The cast isn't sinking it, then, but if I do still think it's having trouble staying afloat, maybe it's simply that it's... dumb. And there's a difference between the gleeful dumbness it has at its best, which totally works, and the actual dumbness increasingly afflicting it. We do get an early indication, when Robin and John declare their intention to find out "where the money goes," and, like, where do you think? (Or even "does that matter"? It does, actually.) I initially thought they meant physically, but no, and this is the plot; if it keeps this Robin Hood from being vignettish, that doesn't mean it's helpful.
So maybe I sound like I'm being stupid, but this Robin Hood, that I've praised for being so loopy, has bad world-building. It's because it's so loopy, in fact, that it has a duty towards world-building that other Robin Hoods don't, and it's more like its world-building has been left so damned foggy that anything beyond "Robin's good, Nottingham's bad" is incomprehensible, and it feels like it's foggy on purpose, as if it fully realizes that it's left you with the distinct impression that it's constantly contradicting itself, so it refuses to give you sufficient information to be sure. A huge "for example" is the mention of a king* for the first time at something like the hour-thirty mark, despite a whole movie that's drunkenly slouching towards a vision of England as a full-on colony of Rome. Its conspiratorial leanings, meanwhile, ultimately result in a twist that's not only unnecessary, bizarre, and confusing (I'm not sure exactly what it's trying to critique anymore once it accuses the Church of funding the Saracens to keep the crusades going), but completely irrelevant (I thought that it would at the least have a function, like turning our heartbroken Graham Platner of Gisbourne into an ally or something).

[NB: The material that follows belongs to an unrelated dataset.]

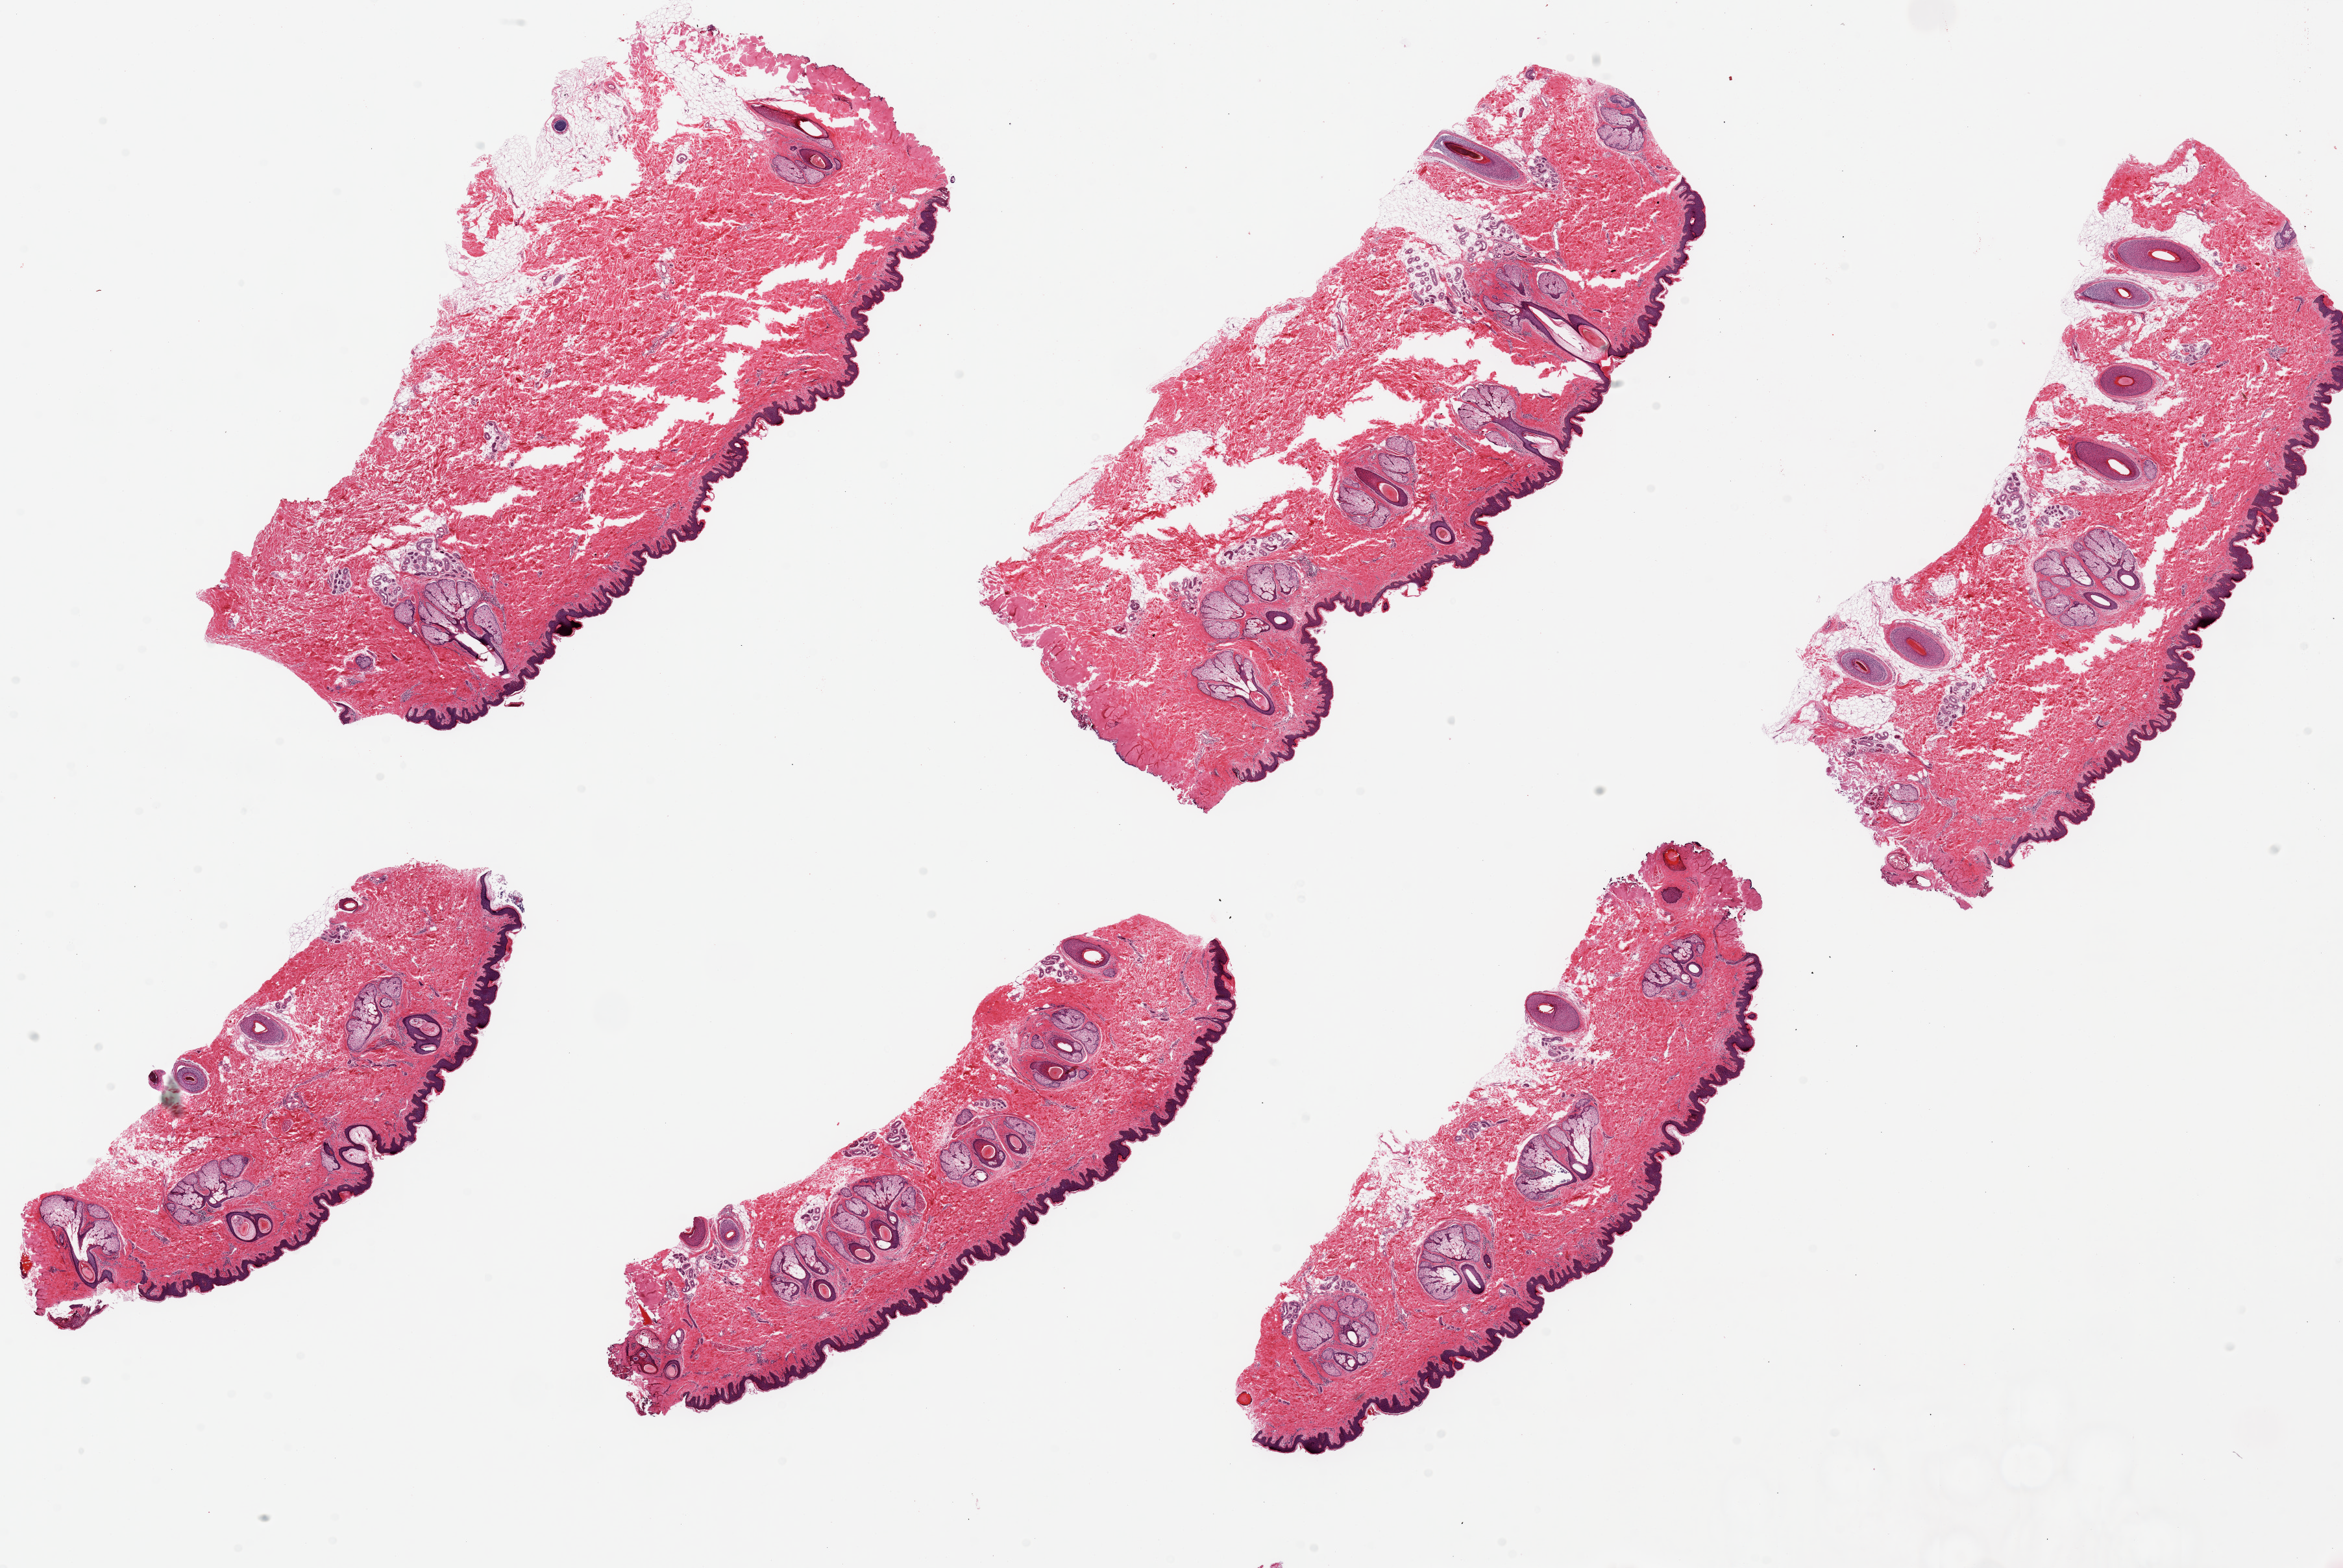
H&E whole-slide image, a low-resolution overview of the entire scanned area, about 28.5 x 19.1 mm; PAXgene-fixed paraffin-embedded (PFPE) section; sampled site (target tissue): skin of suprapubic region; donor tissue sample. Male donor.
* review note (as recorded): 6 pieces ~9x3mm; Squamous epithelium is ~2-3% thickness, prominent sebaceous glands noted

This is all burdensome, as is the unwillingness to figure out how to have a single, integrated climax, rather than sort of restarting the finale after remembering John exists (it doesn't help that the finale is the weakest, altogether, of the movie's four major setpieces), but while it does still do what Robin Hoods need, it does have something of its own sour aftertaste. Somehow, they were still thinking in terms of a Robin Hood "franchise": the script, which I've suggested is clever in its reimaginations of the legendary characters, is only being clever like an asshole now, when it smugly reminds you that "sheriff of Nottingham" is technically not an individual, but an office; it affords us a concluding five minutes that's nothing besides an advertisement for the same movie we just watched. Yet it's not unsuccessful (artistically; financially it bombed), and genuinely novel in a way Robin Hoods usually just aren't—without really doing wrong by Robin in the process.
Score: 6/10
*Unnamed, like this movie of all movies is worried about offending Lionheart stans.